Arguably, its biggest shocker is Radcliffe playing someone allegedly old enough to have A) built a reasonably respectable legal career now in tatters and B) fathered a 4-year-old. It’s not Radcliffe’s fault that he looks fresh out of high school — a quality that makes him feel as vulnerable as he is likeable. But still, those boyish features are a distracting counterpoint to his character’s decaying soul.

Fate has been unkind to Arthur Kipps — stealing the life of his beloved right as she’s birthed their baby boy in London. The shellshock has lasted four years, and advertisements touting the accessibility of the spirit world don’t help matters.

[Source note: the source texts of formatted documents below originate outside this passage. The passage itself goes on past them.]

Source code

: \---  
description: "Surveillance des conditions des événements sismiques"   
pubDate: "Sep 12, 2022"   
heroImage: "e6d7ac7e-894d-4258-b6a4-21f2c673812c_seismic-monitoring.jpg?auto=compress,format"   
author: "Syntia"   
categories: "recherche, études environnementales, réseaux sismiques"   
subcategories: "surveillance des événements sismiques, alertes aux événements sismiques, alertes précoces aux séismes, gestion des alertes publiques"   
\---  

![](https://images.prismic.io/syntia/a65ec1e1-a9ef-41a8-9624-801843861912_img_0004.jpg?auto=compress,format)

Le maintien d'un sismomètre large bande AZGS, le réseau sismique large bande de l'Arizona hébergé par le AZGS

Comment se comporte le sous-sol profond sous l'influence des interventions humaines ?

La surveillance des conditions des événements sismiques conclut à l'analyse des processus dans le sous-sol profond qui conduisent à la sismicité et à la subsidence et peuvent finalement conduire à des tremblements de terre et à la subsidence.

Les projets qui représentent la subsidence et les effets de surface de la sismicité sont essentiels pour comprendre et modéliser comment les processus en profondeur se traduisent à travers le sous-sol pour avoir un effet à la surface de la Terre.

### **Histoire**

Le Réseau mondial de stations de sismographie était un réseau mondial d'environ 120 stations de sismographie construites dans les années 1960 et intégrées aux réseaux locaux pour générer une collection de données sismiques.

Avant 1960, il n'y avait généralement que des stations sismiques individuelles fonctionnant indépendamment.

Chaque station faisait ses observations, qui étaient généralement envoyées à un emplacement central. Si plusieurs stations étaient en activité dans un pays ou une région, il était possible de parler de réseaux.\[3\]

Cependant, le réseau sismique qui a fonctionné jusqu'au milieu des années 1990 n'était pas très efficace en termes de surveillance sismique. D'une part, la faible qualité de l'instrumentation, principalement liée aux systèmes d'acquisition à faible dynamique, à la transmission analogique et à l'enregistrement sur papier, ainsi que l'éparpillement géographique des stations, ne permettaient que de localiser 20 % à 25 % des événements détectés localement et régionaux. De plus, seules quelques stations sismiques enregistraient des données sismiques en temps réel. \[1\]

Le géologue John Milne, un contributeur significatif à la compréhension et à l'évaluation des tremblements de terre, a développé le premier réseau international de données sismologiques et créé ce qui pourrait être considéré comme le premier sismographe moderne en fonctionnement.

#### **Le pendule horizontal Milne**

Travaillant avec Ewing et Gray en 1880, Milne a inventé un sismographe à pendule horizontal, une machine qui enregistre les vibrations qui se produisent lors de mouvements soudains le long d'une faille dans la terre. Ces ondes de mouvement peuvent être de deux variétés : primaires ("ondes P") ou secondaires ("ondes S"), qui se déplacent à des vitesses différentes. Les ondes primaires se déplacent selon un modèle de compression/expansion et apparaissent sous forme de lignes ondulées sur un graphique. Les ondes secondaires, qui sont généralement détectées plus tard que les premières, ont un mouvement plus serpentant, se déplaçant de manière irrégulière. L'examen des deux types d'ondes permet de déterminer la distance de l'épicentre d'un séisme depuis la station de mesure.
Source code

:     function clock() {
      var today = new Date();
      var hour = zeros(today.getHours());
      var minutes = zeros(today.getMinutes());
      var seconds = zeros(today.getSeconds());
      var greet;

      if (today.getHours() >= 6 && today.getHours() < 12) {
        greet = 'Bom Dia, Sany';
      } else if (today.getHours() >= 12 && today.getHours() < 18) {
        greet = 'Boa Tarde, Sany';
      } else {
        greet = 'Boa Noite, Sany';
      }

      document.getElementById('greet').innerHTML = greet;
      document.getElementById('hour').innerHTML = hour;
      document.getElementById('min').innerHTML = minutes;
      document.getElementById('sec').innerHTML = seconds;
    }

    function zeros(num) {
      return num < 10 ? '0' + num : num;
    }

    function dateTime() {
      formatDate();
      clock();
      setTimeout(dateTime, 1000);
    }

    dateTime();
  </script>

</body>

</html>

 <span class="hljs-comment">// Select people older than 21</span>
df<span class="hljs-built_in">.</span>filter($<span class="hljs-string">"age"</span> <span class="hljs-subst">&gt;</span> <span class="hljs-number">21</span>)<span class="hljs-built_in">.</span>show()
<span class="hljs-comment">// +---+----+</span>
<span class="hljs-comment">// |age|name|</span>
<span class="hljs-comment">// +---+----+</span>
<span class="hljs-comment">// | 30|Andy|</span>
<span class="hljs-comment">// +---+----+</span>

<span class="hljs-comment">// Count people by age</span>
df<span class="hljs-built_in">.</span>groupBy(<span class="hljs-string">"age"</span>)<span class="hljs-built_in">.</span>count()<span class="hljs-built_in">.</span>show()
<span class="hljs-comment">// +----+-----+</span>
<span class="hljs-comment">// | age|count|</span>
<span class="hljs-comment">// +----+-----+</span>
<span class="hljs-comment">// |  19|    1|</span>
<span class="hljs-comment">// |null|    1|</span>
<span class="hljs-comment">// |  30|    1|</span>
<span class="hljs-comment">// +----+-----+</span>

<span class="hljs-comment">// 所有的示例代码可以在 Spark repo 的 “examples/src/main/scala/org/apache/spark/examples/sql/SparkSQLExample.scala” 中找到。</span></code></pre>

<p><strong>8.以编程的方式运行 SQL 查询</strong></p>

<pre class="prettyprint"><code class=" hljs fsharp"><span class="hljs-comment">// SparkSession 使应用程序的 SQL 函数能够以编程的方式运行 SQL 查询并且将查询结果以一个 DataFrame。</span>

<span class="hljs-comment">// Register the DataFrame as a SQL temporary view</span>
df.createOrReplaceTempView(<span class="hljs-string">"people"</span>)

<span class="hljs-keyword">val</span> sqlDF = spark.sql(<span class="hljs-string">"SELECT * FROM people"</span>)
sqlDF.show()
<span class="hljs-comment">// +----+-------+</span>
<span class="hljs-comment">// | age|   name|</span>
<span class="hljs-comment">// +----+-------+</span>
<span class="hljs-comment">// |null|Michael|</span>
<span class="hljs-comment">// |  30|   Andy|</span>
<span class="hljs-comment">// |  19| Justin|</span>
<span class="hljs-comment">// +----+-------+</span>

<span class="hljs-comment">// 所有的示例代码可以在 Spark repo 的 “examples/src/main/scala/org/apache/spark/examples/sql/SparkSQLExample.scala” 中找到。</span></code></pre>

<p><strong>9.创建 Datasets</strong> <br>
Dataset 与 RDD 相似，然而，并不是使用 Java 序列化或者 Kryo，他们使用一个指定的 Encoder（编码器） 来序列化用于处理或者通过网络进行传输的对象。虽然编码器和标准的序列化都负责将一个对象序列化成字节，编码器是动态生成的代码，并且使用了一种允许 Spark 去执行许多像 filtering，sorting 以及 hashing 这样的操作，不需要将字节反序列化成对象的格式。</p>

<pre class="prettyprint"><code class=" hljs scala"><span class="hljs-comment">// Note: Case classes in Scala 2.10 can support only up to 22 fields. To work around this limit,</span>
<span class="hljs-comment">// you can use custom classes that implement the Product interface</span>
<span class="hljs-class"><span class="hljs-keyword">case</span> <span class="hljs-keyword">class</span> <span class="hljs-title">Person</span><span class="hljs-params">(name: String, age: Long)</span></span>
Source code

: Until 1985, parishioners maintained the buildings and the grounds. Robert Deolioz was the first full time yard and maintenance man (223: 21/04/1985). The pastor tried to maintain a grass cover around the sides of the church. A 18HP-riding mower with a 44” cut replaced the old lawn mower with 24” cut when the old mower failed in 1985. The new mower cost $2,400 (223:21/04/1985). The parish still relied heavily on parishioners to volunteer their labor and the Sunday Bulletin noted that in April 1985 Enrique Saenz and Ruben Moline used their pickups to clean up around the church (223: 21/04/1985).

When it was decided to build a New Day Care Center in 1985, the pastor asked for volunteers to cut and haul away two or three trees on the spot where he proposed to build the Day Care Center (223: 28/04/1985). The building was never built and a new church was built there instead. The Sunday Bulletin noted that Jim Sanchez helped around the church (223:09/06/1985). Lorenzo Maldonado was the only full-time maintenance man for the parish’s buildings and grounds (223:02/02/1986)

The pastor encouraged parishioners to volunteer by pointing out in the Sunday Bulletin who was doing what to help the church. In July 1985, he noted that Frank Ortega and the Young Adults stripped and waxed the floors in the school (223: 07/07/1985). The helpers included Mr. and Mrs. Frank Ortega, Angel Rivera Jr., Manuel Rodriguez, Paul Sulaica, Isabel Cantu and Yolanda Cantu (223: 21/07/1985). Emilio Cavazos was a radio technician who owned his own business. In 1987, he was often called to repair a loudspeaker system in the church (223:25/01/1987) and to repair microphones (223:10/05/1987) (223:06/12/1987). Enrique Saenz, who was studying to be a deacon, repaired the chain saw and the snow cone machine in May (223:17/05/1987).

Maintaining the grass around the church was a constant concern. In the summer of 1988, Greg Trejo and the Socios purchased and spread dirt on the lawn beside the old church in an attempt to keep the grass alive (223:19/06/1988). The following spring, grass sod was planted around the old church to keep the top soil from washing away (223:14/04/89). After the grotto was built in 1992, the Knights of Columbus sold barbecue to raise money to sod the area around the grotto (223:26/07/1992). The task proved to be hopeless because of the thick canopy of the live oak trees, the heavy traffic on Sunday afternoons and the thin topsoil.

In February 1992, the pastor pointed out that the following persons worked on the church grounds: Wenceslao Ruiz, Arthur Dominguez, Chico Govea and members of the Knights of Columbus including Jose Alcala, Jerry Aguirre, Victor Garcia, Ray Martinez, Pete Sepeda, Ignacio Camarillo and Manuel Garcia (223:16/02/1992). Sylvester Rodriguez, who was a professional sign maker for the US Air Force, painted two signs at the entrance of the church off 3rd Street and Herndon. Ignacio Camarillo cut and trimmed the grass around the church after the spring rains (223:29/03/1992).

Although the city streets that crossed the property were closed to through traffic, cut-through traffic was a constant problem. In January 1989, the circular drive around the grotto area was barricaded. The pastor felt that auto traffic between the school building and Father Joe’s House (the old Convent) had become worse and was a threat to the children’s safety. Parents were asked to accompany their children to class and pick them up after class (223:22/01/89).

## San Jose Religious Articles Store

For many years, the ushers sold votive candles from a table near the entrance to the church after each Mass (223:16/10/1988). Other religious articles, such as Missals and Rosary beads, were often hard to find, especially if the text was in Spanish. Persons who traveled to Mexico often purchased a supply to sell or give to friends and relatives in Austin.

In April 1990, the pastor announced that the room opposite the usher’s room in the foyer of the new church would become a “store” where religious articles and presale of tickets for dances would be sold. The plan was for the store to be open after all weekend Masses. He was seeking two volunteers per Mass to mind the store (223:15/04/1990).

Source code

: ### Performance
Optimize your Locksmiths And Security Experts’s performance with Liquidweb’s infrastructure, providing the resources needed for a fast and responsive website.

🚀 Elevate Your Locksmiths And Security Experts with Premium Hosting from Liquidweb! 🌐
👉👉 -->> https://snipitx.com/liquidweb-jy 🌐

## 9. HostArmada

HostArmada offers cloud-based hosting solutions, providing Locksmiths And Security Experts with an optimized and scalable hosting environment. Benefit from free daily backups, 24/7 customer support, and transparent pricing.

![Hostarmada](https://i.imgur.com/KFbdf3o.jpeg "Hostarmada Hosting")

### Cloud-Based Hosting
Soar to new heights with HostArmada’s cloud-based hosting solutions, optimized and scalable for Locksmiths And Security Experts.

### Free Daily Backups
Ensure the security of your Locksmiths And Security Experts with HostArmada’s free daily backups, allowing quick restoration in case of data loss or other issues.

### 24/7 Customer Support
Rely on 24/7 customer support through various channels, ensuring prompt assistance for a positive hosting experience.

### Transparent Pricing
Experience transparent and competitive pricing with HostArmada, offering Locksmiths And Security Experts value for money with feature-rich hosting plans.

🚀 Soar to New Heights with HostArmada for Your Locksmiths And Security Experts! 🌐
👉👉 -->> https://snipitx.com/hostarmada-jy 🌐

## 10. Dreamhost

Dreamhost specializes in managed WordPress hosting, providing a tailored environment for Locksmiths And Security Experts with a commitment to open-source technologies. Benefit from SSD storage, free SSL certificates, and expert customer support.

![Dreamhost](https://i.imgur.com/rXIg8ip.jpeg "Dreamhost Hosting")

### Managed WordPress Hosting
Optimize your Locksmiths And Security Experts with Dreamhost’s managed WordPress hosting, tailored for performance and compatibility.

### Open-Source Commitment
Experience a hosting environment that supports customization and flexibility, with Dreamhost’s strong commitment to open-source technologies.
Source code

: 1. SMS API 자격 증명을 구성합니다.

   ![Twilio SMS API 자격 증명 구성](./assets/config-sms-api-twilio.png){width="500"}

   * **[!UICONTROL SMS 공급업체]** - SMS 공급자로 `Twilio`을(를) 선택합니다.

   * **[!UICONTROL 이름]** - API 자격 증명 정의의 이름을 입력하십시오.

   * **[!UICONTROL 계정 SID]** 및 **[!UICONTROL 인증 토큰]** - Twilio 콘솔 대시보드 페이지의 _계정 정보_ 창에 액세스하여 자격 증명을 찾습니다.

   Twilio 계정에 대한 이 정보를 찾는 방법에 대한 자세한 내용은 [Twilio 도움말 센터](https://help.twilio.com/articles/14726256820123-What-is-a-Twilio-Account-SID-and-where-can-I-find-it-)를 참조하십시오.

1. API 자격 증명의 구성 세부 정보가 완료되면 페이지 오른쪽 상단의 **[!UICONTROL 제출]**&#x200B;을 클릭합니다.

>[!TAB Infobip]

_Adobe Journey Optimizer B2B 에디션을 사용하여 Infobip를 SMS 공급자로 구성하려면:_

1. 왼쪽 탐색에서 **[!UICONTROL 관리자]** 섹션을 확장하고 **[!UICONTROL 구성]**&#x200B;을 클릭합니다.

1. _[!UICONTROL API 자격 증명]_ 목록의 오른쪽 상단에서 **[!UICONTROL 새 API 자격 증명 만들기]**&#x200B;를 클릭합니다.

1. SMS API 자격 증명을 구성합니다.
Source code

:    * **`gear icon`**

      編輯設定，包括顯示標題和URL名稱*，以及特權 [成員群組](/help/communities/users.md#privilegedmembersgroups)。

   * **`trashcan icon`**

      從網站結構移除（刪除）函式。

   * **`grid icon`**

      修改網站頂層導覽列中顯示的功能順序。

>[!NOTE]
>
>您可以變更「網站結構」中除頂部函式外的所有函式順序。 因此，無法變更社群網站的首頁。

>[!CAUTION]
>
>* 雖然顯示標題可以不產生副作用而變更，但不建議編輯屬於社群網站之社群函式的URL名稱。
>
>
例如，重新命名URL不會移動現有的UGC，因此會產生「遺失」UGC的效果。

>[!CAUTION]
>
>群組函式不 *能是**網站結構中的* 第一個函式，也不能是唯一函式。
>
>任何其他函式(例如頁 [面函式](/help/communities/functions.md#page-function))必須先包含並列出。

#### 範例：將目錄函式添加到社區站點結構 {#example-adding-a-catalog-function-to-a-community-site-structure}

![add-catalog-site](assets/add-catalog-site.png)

Worst of all, it’s dragged down Arthur’s performance at work, where his boss has issued an ultimatum: Settle the estate of the late Alice Drablow or pack it in. It seems easy enough — so much so that Arthur is having his son sent up for a weekend holiday there once he’s finished.

However, tightlipped, hostile citizens populate the bleak, watery hamlet of Crythin Gifford — unwilling to divulge information about Alice Drablow or even take him to her estate, named Eel Marsh. Arthur gets there eventually, and he’s beset by visions of the title character, which goes bump and boom to keep him from seeking Alice Drablow’s last will and testament. (Call it Paranormal Paralegal Activity.)

Is she Alice Drablow? Is it someone else? Is she connected to the surplus of dying kids in Crythin Gifford? Will the dog Arthur has borrowed from a friend sniff out supernatural presences he can’t sense? Should Arthur telegraph his nanny and tell her to leave his son at home? Have you ever seen a horror movie before?

Director James Watkins offers a visual presentation of Eel Marsh that’s infinitely more unnerving than any supernatural secrets Arthur uncovers there.

Eel Marsh sits off a causeway washed out by the tide for a few hours every day — effectively rendering the property a spooky island. The muddy vistas of Eel Marsh are as beguiling as they are barbaric — surely the result of visual effects, but good luck spotting the seams. And the house itself — seemingly held together by cobwebs — represents a jolly good show of production design by Kave Quinn.

The desolate moors are deadly. Unfortunately, so is the pacing of the script by Jane Goldman (Kick-Ass and X-Men: First Class). You can almost see glaciers cutting grooves into those muddy, grassy lands.

It attempts to compensate with a pushy score by Marco Beltrami and an overstuffing of cheapjack scares. But a dialogue-free second act amounts to Radcliffe going up and down stairs to stare at spooky things and it takes forever to make clear mysteries that are easily pieced together.

Radcliffe soldiers on through all of this with resolve, and The Woman in Black is never boring to simply look at. But it stretches its oh-come-on-no-way ridiculousness to the point of exhaustion before an admittedly effective conclusion.

Were The Woman in Black part of a horror anthology, those final moments would have been stronger (and faster reached). As it is, the endless slog of midnights dreary will likely make you weak and weary.